| PROBLEM TO WORK ON |
Would you reproduce exactly the lines below from the one holding "The timeout for" through the one holding "even if the duration is longer than a second.", inclusive, and no others?

=== Begin Enclosure ===

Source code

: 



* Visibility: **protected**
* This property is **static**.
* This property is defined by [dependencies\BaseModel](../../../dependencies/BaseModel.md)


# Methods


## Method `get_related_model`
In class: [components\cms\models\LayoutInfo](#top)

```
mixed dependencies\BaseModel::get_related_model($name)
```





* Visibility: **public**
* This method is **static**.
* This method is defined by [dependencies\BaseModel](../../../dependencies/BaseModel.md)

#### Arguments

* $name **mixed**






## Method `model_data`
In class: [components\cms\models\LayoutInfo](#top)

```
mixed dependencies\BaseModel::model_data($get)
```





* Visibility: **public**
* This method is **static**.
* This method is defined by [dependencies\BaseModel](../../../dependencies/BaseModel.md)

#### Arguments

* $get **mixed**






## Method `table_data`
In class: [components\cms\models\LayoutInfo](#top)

=== End Enclosure ===
=== Begin Enclosure ===

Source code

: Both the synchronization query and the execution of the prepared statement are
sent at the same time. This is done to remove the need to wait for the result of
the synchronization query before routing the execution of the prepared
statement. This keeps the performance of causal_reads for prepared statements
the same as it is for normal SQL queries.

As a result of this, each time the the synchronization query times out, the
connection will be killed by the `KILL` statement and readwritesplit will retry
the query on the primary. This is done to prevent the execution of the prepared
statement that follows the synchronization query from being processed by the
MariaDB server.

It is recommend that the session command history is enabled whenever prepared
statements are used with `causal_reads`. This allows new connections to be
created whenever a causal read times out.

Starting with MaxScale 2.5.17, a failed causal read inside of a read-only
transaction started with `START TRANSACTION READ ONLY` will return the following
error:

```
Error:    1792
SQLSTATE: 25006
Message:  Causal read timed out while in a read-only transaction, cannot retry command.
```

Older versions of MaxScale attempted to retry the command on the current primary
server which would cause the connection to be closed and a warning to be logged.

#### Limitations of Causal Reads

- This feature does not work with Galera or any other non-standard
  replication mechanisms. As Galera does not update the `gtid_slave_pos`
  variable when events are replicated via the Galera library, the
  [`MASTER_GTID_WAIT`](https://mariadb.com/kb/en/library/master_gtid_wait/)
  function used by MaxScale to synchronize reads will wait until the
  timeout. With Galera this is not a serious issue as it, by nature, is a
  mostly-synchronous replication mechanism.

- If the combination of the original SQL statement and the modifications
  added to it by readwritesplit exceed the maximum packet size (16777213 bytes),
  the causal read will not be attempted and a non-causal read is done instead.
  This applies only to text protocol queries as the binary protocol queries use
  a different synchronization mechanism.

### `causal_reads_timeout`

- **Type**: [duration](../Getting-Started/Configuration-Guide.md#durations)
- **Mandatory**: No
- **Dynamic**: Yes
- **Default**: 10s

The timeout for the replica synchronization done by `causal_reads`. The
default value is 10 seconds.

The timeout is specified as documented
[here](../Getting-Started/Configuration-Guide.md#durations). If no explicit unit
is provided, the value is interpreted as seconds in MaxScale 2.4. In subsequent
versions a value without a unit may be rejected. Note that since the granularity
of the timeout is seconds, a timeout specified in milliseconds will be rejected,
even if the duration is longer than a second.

=== End Enclosure ===

| RESPONSE AREA |
The timeout for the replica synchronization done by `causal_reads`. The
default value is 10 seconds.

The timeout is specified as documented
[here](../Getting-Started/Configuration-Guide.md#durations). If no explicit unit
is provided, the value is interpreted as seconds in MaxScale 2.4. In subsequent
versions a value without a unit may be rejected. Note that since the granularity
of the timeout is seconds, a timeout specified in milliseconds will be rejected,
even if the duration is longer than a second.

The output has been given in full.